Новогоднее чудо

Виктория Странница
Ветхие доски этого дома давно не знали скрипа человеческих шагов. Они продрогли, рассохлись, превратились в труху и могли лишь тихо ворчать. Из некогда верных стражей превратились в досадную помеху. Бетон под ними был беспощадно холоден и коварен. Его устилали осколки и острые, как заточенная игла, щепки. Стены, лишенные былого блеска, уже не хранили тепло. Кирпич остыл за годы забытья и не желал впитывать летнее тепло дабы щедро отдавать его с приходом зимней стужи. Он лишь не давал морозам полностью завладеть домом, сберегая крохи солнца. Окна взирали на царящее запустение с немым укором, однако, и сами помутнели. Они невольно окрашивали пейзаж в блеклые, серовато-коричневые тона и не могли сдержать атаки ледяных ветров, пропуская коварную стужу в дом. Лишь крыша, сделанная еще дедом, в «Мировую», будто сохранила частичку его неукротимого духа. Выгоревшая до ржаво-мышиного цвета, она стойко защищала дом от ливня и снега, сражалась с плесенью и весенней капелью. В отчаянной попытке уберечь то, что хранил дом. Ведь он не был пуст.

Она не знала, почему ее до сих пор не нашли социальные службы, впрочем, как и не знала о их существовании. В ее мире были добрые прохожие и злые собаки, чужие дворы, яблоки с уцелевшего сада и книги. Ночами ее покой хранил Мишка. Его плюшевое сердце еще помнило тепло рук тех, кто давно покинул этот дом, растворившись во мраке бытия.

***

Тихий, доносящийся будто с неба ход часов вторил размеренному ритму шагов. Первый, второй, третий. Бросить взгляд на янтарную жидкость в изящном бокале. Четвертый, пятый, шестой. Оказаться близ тяжелых портьер, кораллового цвета, зачем-то поправить золотую органзу занавеси. Семь, восемь девять. Не смотреть. Усилием воли сдержать рвущийся наверх взгляд.
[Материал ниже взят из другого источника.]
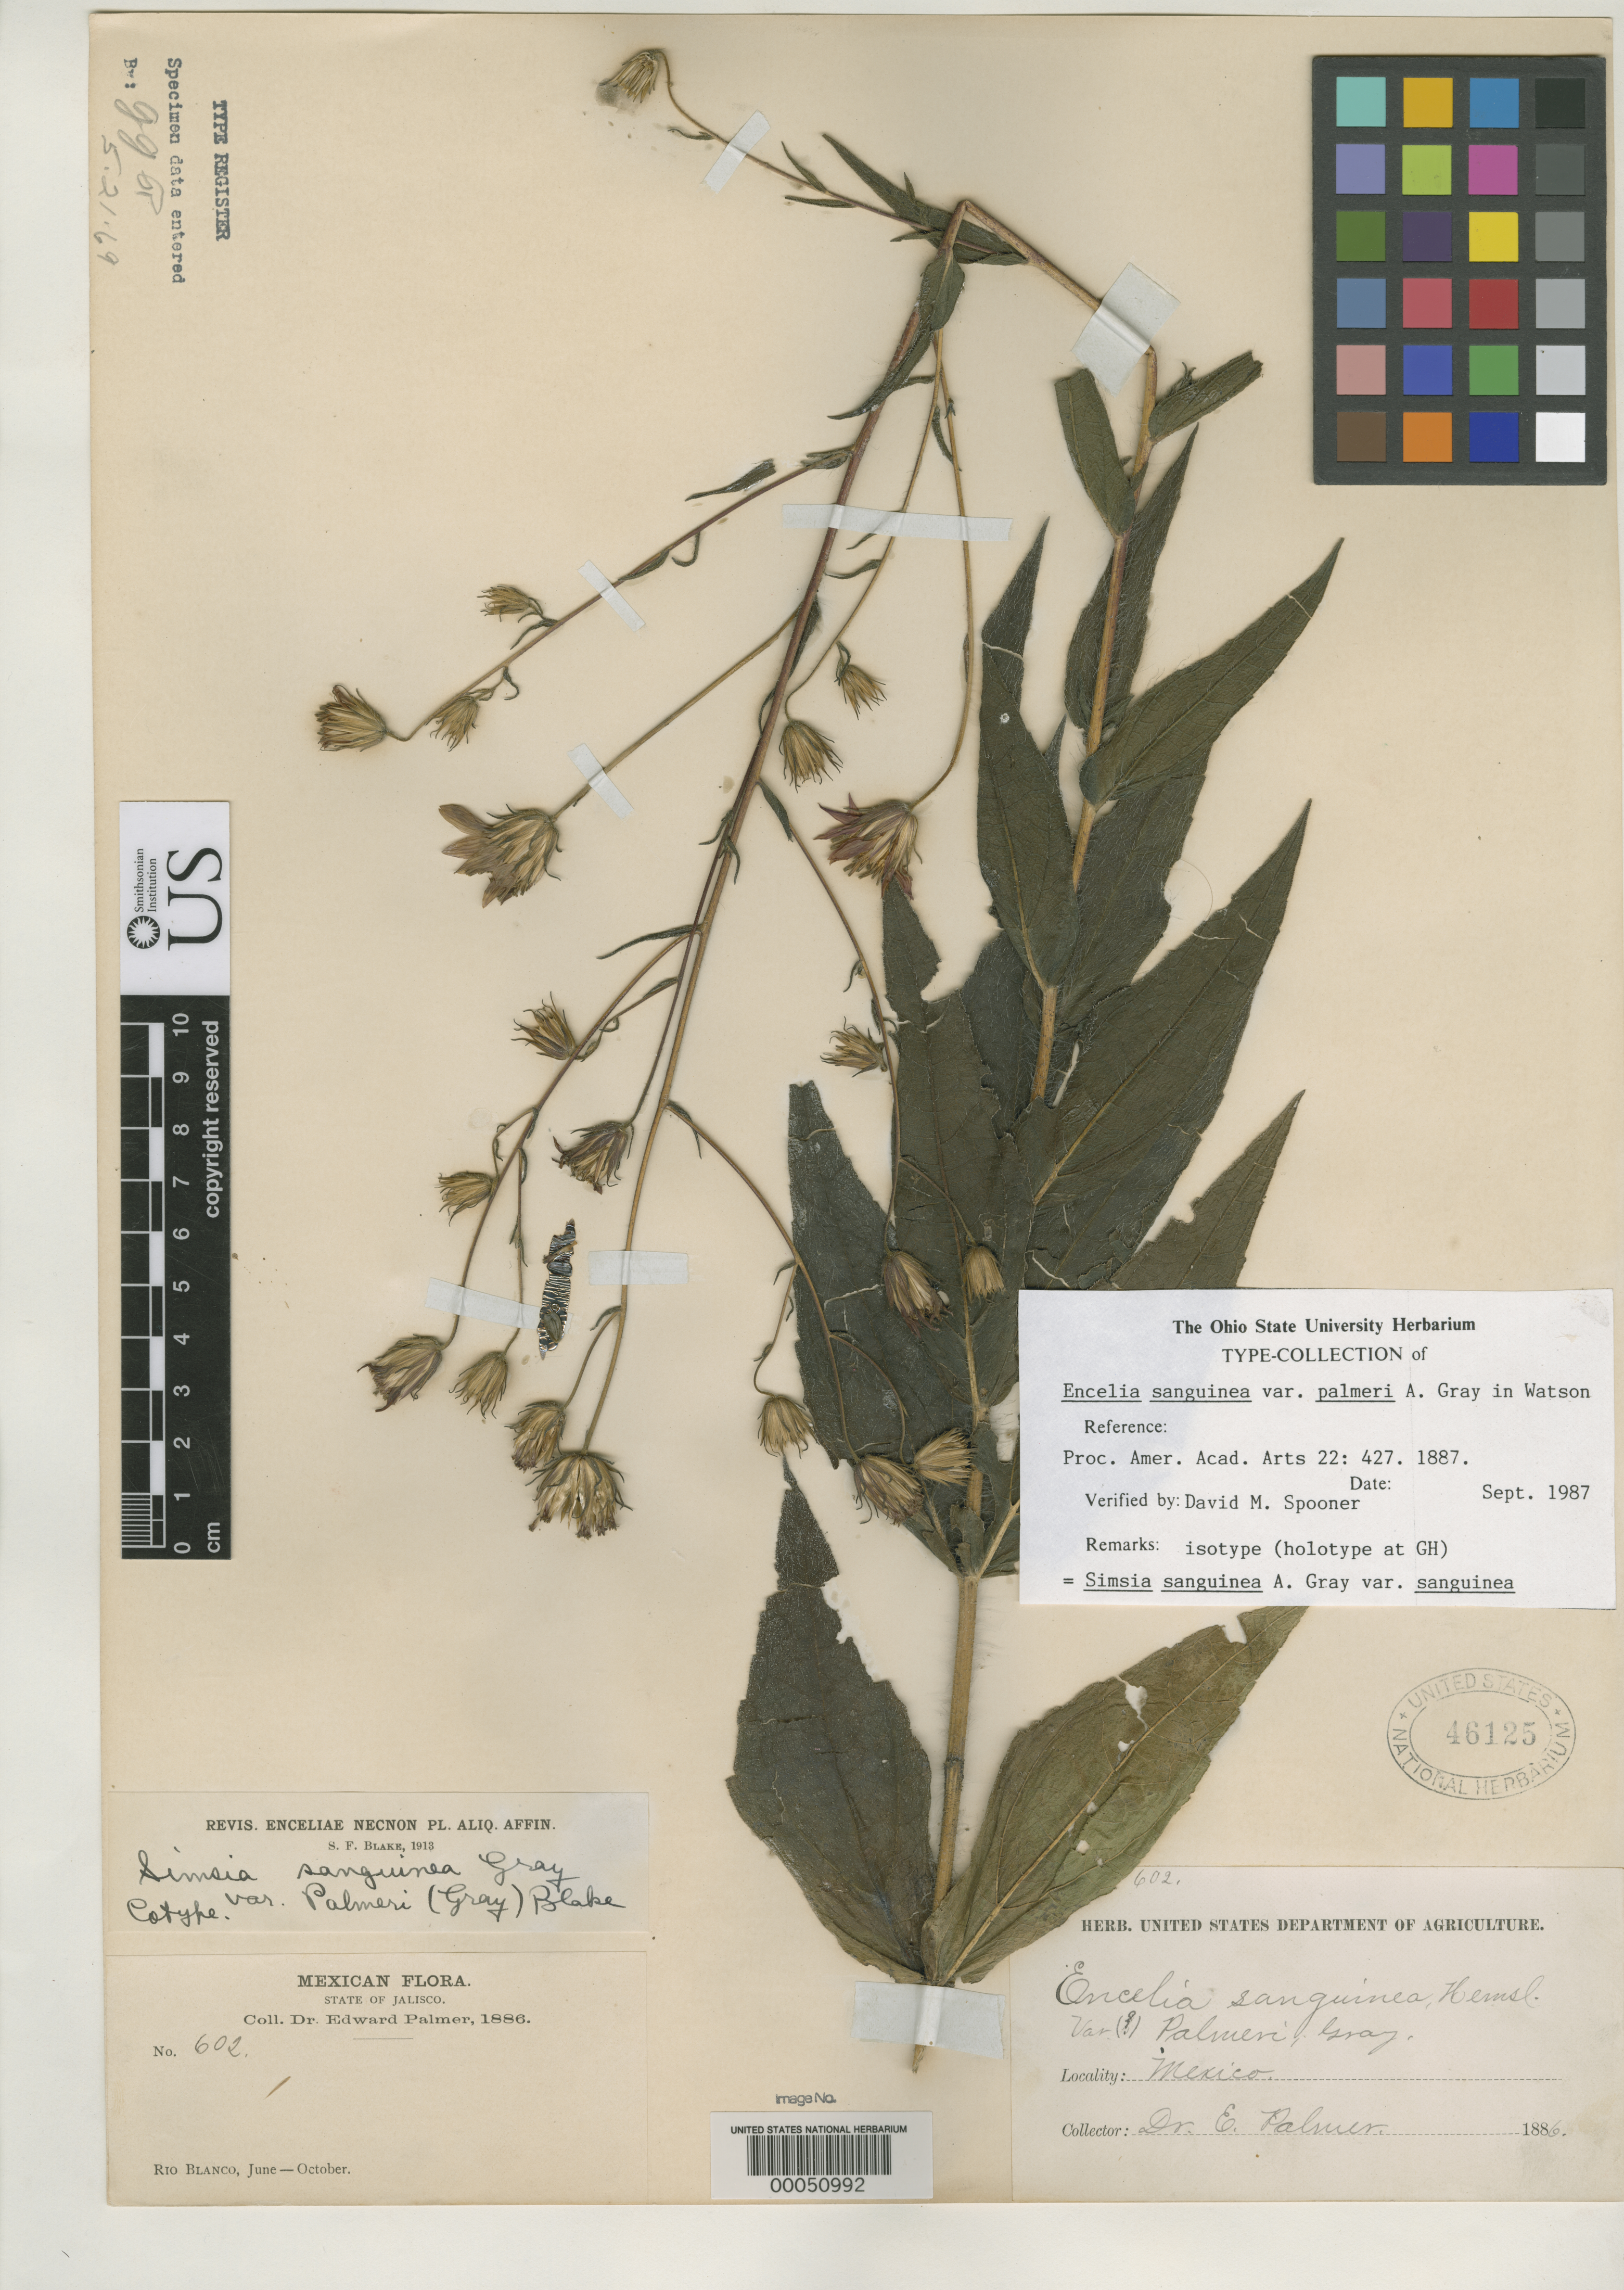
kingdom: Plantae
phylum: Tracheophyta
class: Magnoliopsida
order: Asterales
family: Asteraceae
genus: Encelia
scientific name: Encelia sanguinea var. palmeri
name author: A. Gray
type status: Isotype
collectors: E. Palmer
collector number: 602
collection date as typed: Sep 1886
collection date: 1886-09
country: Mexico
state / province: Jalisco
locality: Rio Blanco.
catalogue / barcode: US 46125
Она и без того слишком хорошо знает, который час. Десять…
— А пошло оно все к лесу! — на губах возникает злая усмешка, в карих глазах появляется горький блеск. Накинуть пальто, обуть любимые кожаные туфли, бросить последний взгляд на идеально сервированный стол и выключить свет.
Стрелки часов замерли, будто не решаясь продолжить свой ход. Без четверти двенадцать.

***

Город ликовал. Он скинул серые одежды и грозную суровость и вернулся в детство. Он светился сотнями огней, подмигивал разноцветными лампочками. Его ветер, будто шаловливый кот, гонял по воздуху шарики и снежинки, поднимал верхушки сугробов и раскидывал их среди прохожих. Буйным подростком он шумел взрывами петард, восторженно замирал, любуясь россыпью фейерверков. Заботливо охранял от мороза детей, подбадривал влюбленных, дарил шанс окунуться в веселье самым суровым взрослым. Он преображался лишь раз в городу и каждый раз не упускал возможности от души повеселиться, накопить энергии для новых сражений. Лучики света и странной, особой магии звезд тянулись во все углы. Мрак развеивался даже там, где он привык царить. В местах, которые исконно считал своей территорией и упрямо отвоевывал каждый их клочок. Сегодня он отступал. Это время волшебства. Их время.

Сегодня они принесут дары сотням душ. Не все примут их, но те, кто сможет увидеть, почувствовать и позволить им войти в свою жизнь, навсегда поверят в чудеса. Как же упрямы порой люди в своей слепоте. Они гоняются за призраками, поддаются соблазнам и совсем забывают про голос души. И без того робкий, он становится все тише, а после и вовсе смолкает, уставший и отчаявшийся хоть до кого-то докричаться. Но в эту ночь он вновь обретет силы. Его братья постараются выполнить свои задачи как можно лучше, что же до него самого...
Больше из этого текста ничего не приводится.